Não é segredo para ninguém que as igrejas cristãs estão em decadência no hemisfério norte. O número de católicos americanos que frequentam a missa é metade do que já foi há alguns anos, e os protestantes não estão melhor. O número de igrejas filiadas na grande denominação Southern Baptist é o mais reduzido dos últimos 47 anos.
As estatísticas dizem que os “Nones” (ateus, agnósticos e os que desvalorizam a sua religião) constituem agora o maior grupo no país (28%), os adultos não filiados superam os católicos (23%) e os protestantes evangélicos (24%).

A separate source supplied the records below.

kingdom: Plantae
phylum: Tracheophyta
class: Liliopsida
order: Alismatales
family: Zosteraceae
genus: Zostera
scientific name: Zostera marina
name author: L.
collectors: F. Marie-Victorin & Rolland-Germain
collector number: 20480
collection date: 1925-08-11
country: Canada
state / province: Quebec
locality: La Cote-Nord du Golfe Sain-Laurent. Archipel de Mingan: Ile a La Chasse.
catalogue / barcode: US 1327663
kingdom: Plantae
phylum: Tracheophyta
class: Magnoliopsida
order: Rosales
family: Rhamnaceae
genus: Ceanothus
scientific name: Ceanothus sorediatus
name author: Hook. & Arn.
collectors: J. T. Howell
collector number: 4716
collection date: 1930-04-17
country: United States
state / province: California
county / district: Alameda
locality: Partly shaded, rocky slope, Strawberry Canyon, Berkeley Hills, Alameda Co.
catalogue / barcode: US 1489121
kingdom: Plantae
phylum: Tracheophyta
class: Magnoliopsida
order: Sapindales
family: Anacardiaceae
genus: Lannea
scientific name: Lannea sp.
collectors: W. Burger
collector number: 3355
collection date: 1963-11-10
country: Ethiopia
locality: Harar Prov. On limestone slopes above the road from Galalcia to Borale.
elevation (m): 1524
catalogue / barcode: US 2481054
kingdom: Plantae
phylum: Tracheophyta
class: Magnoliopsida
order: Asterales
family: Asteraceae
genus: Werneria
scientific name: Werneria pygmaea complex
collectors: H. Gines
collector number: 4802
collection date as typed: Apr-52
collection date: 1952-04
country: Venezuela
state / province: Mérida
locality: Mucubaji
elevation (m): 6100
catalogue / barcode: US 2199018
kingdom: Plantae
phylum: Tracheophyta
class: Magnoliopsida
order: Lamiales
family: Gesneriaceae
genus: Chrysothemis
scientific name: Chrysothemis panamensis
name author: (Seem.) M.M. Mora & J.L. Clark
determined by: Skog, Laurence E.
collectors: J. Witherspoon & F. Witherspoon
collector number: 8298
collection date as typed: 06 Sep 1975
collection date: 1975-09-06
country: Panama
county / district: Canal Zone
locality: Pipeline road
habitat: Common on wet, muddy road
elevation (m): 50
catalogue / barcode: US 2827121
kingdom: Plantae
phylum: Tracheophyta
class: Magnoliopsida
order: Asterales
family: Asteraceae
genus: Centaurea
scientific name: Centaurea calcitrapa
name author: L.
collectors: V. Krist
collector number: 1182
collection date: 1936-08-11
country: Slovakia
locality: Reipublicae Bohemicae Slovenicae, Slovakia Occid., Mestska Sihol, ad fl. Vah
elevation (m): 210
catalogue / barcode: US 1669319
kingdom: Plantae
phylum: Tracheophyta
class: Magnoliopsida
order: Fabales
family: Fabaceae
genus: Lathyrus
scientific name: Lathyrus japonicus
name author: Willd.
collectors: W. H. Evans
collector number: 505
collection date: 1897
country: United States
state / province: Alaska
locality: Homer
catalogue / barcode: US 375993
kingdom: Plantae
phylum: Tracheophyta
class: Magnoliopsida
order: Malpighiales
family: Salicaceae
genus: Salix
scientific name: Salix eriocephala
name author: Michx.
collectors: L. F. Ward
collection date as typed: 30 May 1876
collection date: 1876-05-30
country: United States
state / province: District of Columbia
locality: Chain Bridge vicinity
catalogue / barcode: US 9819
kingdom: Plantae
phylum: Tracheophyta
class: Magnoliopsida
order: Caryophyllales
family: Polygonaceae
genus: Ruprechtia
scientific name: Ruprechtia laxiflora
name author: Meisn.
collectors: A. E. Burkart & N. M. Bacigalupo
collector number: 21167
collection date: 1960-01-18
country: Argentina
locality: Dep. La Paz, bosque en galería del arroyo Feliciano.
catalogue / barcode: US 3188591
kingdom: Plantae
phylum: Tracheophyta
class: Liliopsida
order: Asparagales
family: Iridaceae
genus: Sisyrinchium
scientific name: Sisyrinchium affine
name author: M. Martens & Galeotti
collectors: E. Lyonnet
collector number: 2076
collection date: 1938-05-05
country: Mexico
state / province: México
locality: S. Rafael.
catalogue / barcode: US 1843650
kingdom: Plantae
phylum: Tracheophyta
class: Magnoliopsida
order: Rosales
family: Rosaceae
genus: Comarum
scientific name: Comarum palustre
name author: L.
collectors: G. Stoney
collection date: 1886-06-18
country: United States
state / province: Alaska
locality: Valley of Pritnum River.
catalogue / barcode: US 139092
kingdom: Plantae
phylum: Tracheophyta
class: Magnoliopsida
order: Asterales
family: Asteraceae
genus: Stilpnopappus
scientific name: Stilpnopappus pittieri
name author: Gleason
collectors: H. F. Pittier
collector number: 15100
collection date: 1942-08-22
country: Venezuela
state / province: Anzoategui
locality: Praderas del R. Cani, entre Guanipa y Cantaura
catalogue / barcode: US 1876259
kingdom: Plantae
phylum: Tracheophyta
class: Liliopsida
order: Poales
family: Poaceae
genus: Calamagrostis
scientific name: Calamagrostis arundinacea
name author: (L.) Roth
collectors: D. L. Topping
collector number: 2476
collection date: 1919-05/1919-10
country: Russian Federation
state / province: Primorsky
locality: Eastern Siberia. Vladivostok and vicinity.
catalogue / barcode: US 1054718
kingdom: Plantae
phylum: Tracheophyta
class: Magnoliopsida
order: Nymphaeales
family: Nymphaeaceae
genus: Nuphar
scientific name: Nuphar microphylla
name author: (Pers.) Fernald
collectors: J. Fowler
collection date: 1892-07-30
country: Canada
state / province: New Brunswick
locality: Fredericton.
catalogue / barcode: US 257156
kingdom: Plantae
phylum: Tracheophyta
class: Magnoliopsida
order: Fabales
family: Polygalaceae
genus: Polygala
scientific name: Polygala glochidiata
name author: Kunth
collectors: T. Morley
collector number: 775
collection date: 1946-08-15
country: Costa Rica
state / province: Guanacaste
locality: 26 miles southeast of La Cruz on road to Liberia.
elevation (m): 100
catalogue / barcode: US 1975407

O período pós-pandémico não reverteu as quebras de filiação e da prática religiosa anteriormente verificada. Mas também não serão alheios à situação os escândalos sucessivos que prejudicaram a reputação das comunidades religiosas, em especial desde os anos oitenta, nem a marcha da secularização no Ocidente. No Reino Unido apenas 6% da população assiste regularmente a um serviço religioso.
Afinal, talvez a Igreja tenha que mudar a sua estratégia de alcance, passando a valorizar mais o modelo do chamado Bom Samaritano. Repare-se que esta figura da estória que Jesus Cristo contou tinha uma religião diferente da do judeu moribundo, todavia foi o amor ao próximo que norteou a sua atitude para com ele, não se deixando limitar por barreiras religiosas.
Sejamos honestos. Quantos cristãos movidos pela sua fé estão hoje dispostos a ajudar com esforço físico, tempo e dinheiro, muçulmanos, hindus, budistas, espíritas ou quaisquer outros que se encontrem em situação de necessidade e fragilidade, como fez o homem de Samaria?
Não estarão hoje muitos chamados cristãos distraídos com uma estratégia de conquista do poder político, da glória dos homens ou de visibilidade pública? Não estão muito mais interessados em combater contra os que ignoram a sua fé e ética em vez de compreender que o próprio Mestre de Nazaré nunca impôs o seu pensamento, a sua ética e valores pela força da lei nem pela lei da força?
Conhecemos o princípio de Francisco de Assis, que vemos frequentemente citado: “Prega o evangelho em todos os momentos e, se necessário, usa palavras”. Jesus fez as duas coisas. No seu primeiro discurso falou de boas notícias para os pobres, liberdade para os prisioneiros e recuperação da visão para os cegos: “O Espírito do Senhor é sobre mim, pois que me ungiu para evangelizar os pobres. Enviou-me a curar os quebrantados de coração, a pregar liberdade aos cativos, e restauração da vista aos cegos, a pôr em liberdade os oprimidos, e a anunciar o ano aceitável do Senhor” (Lucas 4:18,19).
E naquele que podemos considerado o seu último sermão público Jesus exaltou os que alimentaram os famintos, vestiram os nus e visitaram os prisioneiros: “Então dirá o Rei aos que estiverem à sua direita: Vinde, benditos de meu Pai, possuí por herança o reino que vos está preparado desde a fundação do mundo. Porque tive fome, e destes-me de comer; tive sede, e destes-me de beber; era estrangeiro, e hospedastes-me. Estava nu, e vestistes-me; adoeci, e visitastes-me; estive na prisão, e foste-me ver. Então os justos lhe responderão, dizendo: Senhor, quando te vimos com fome, e te demos de comer? Ou com sede, e te demos de beber? E quando te vimos estrangeiro, e te hospedamos? Ou nu, e te vestimos? E quando te vimos enfermo, ou na prisão, e fomos ver-te? E, respondendo o Rei, lhes dirá: Em verdade vos digo que quando o fizestes a um destes meus pequeninos irmãos, a mim o fizestes” (Mateus 25:34-40).
Philip Yancey disse: “Sociólogos como Rodney Stark apontam para a igreja primitiva como um modelo. Havia poucos missionários ou evangelistas no Império Romano, e não havia uma ‘igreja buscadora’. Em vez disso, os cristãos mostraram aos seus vizinhos uma maneira diferente de viver, adoptando bebés indesejados em vez de os abandonar, auxiliando vítimas da peste em vez de fugir delas, convidando todas as classes sociais para adorarem juntas, compartilhando recursos com os pobres. Em consequência disso os romanos concluíram que gostavam mais da forma como os cristãos viviam do que da sua própria forma de vida, e desejaram o mesmo que eles tinham. Trata-se duma boa fórmula para o crescimento da igreja.”
Talvez seja tempo de entender que o futuro da Igreja exige que os cristãos se esforcem por ser mais parecidos com Cristo, do que permanecer guardiães de doutrinas, tradições e procedimentos. Não que estas coisas sejam más em si mesmas, mas não são o foco principal do evangelho.